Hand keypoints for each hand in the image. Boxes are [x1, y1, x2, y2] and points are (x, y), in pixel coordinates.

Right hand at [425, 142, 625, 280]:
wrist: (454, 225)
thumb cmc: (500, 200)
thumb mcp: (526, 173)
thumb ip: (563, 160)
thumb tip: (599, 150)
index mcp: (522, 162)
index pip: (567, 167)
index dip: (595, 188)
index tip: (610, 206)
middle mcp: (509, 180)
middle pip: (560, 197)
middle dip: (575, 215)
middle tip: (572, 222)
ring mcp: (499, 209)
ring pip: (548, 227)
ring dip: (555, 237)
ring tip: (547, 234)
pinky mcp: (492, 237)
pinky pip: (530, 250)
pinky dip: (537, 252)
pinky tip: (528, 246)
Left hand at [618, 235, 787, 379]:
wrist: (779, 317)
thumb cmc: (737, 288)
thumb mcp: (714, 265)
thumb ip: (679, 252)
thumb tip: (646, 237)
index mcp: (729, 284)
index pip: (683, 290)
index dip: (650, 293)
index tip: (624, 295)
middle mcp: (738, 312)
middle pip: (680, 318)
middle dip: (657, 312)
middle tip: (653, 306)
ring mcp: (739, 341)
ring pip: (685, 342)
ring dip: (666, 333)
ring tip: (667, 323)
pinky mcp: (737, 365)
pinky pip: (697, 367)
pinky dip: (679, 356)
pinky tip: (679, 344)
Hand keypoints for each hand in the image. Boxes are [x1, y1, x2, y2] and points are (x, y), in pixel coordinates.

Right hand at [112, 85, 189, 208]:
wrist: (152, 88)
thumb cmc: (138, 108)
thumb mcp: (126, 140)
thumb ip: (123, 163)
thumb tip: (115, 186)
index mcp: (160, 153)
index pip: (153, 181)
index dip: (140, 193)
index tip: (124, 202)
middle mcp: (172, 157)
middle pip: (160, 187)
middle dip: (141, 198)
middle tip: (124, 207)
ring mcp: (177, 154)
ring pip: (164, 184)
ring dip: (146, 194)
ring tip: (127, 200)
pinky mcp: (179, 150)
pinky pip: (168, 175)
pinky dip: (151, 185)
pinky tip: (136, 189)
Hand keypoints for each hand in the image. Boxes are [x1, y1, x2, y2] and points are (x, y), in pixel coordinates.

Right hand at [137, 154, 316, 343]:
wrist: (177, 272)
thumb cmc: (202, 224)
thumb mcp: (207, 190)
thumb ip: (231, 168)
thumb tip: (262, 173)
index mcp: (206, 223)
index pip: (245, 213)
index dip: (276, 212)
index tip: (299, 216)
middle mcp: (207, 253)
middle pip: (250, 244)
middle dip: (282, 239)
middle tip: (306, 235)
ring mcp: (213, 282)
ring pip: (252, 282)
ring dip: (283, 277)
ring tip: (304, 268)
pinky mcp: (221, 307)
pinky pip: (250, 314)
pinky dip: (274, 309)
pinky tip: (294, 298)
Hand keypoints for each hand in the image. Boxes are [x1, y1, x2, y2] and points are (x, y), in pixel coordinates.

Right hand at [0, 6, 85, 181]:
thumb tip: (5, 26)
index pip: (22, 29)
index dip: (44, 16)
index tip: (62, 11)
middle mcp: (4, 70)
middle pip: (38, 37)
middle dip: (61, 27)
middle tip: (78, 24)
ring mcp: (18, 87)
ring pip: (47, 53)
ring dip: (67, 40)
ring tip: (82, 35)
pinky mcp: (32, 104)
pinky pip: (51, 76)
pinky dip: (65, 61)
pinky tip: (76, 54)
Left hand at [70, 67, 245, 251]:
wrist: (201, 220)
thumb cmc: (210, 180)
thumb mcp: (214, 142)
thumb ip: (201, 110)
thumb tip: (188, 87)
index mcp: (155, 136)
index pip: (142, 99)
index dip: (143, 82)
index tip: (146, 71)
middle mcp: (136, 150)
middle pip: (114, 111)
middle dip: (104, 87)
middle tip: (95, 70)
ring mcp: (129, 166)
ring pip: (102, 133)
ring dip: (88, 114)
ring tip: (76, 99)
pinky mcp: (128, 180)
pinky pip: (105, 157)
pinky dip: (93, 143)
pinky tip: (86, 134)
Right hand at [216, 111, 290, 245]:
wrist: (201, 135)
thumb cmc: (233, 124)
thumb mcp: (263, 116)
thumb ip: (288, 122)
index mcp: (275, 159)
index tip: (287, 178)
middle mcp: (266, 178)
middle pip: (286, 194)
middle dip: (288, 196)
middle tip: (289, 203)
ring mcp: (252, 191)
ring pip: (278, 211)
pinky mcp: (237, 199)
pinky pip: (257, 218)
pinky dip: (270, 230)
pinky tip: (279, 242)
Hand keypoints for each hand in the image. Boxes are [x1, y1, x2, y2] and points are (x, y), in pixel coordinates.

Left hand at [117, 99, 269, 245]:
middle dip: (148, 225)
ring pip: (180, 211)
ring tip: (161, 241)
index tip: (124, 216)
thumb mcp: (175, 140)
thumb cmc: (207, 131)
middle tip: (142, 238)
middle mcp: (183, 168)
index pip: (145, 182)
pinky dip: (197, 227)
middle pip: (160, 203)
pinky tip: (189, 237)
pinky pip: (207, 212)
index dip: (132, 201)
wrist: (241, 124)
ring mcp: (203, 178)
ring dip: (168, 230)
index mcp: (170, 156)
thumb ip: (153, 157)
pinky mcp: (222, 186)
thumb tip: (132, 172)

▶ DESCRIPTION OF THE TASK
Reproduce only those lines of the entries above that run from the line with "ring pip: (278, 211)" to the final line.

▶ ANSWER
ring pip: (278, 211)
pinky mcp: (237, 199)
pinky pip: (257, 218)
pinky dip: (270, 230)
pinky tip: (279, 242)
Hand keypoints for each hand in the image. Boxes are [x1, y1, x2, y2] and points are (x, y), in pixel coordinates.

Left hand at [117, 99, 269, 245]:
middle dip: (148, 225)
ring pip: (180, 211)
ring tip: (161, 241)
index tip: (124, 216)
thumb mcp: (175, 140)
thumb cmc: (207, 131)
middle tip: (142, 238)
middle mcp: (183, 168)
index pip: (145, 182)
pinky dip: (197, 227)
middle pip: (160, 203)
pinky tip: (189, 237)
pinky pip: (207, 212)
index dip: (132, 201)
wrist: (241, 124)
ring mcp: (203, 178)
ring dip: (168, 230)
index mcp: (170, 156)
thumb ip: (153, 157)
pinky mcp: (222, 186)
thumb tip: (132, 172)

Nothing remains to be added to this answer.